“后来呢?”
“后来你真打了?”
“我们都没看见啊,你是偷偷打的?哈哈哈还以为卫慕没挨过打,原来也没逃出魔掌啊……圆满了!”
后来?
应思又吭哧吭哧笑起来,还一直盯着卫慕,笑得他扭过头不看她了。
大约他们两个都记得很清楚。
那时候应思跟人打架虽然没输,但是也没赢,心情不爽,就气势汹汹地对着卫慕撸袖子,凶神恶煞地说:“你老跟着我干嘛!”

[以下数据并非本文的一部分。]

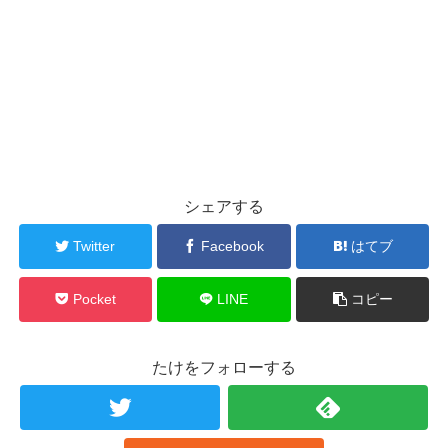
シェアする
Twitter
Facebook
はてブ
Pocket
LINE
コピー
たけをフォローする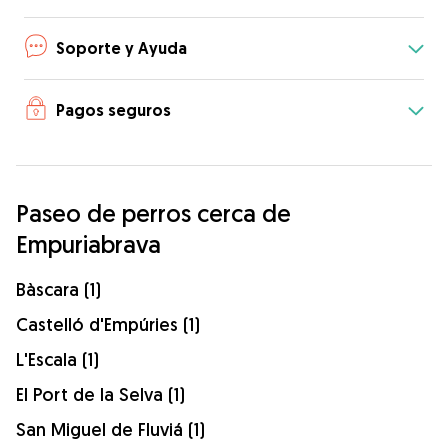
Soporte y Ayuda
Pagos seguros
Paseo de perros cerca de
Empuriabrava
Bàscara (1)
Castelló d'Empúries (1)
L'Escala (1)
El Port de la Selva (1)
San Miguel de Fluviá (1)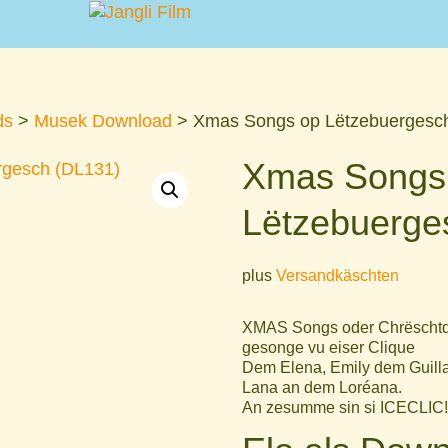
ds
>
Musek Download
> Xmas Songs op Lëtzebuergesc
Xmas Songs
Lëtzebuerge
plus
Versandkäschten
XMAS Songs oder Chrëschtd
gesonge vu eiser Clique
Dem Elena, Emily dem Guilla
Lana an dem Loréana.
An zesumme sin si ICECLIC!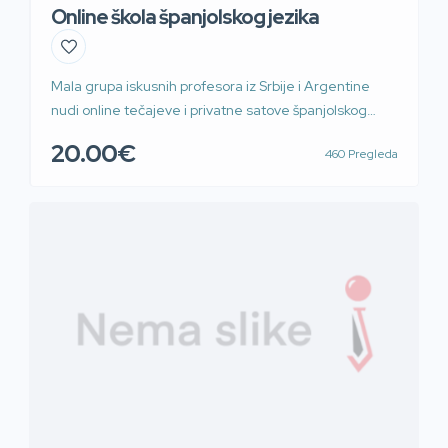
Online škola španjolskog jezika
Mala grupa iskusnih profesora iz Srbije i Argentine
nudi online tečajeve i privatne satove španjolskog
jezika uz mnoštvo odličnih ponuda, dodatnog
20.00€
460 Pregleda
materijala i sličnih pogodnosti. Kontaktirajte nas za
više detalja, jer nudimo osnovne tečajeve, ubrzane
tečajeve i različite pakete privatnih satova. Možete
raditi sa instruktorkom koja je veći deo života provela u
Argentini uz gostovanje […]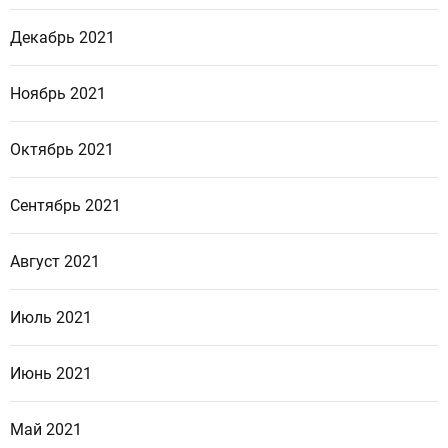
Декабрь 2021
Ноябрь 2021
Октябрь 2021
Сентябрь 2021
Август 2021
Июль 2021
Июнь 2021
Май 2021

卫慕先是没反应过来,等回过神就磕磕巴巴地“我、我……”我了半天没说出什么了。
急脾气的应思一手抓住他的胳膊就要去将人搡倒,没料到卫慕瞬间就闹了个大红脸。
反倒把应思吓了一跳——其实她那时候还不太懂得男孩子和女孩子的区别。都是大人们一直说,她才隐约懂得卫慕跟她不一样,是“皮实经打”的男孩儿。
结果这下本来都要动手了,卫慕脸一红,漆黑的眼睛里就漫上雾气,应思脑子转不过弯来,以为他要哭了,一下就觉得他是个不经打的妹妹。
要知道她平时跟那些男孩子打架,大家都是再疼都不会哭的,最多就是干嚎几声,或者哇哇大哭,听得人暴躁更想揍人。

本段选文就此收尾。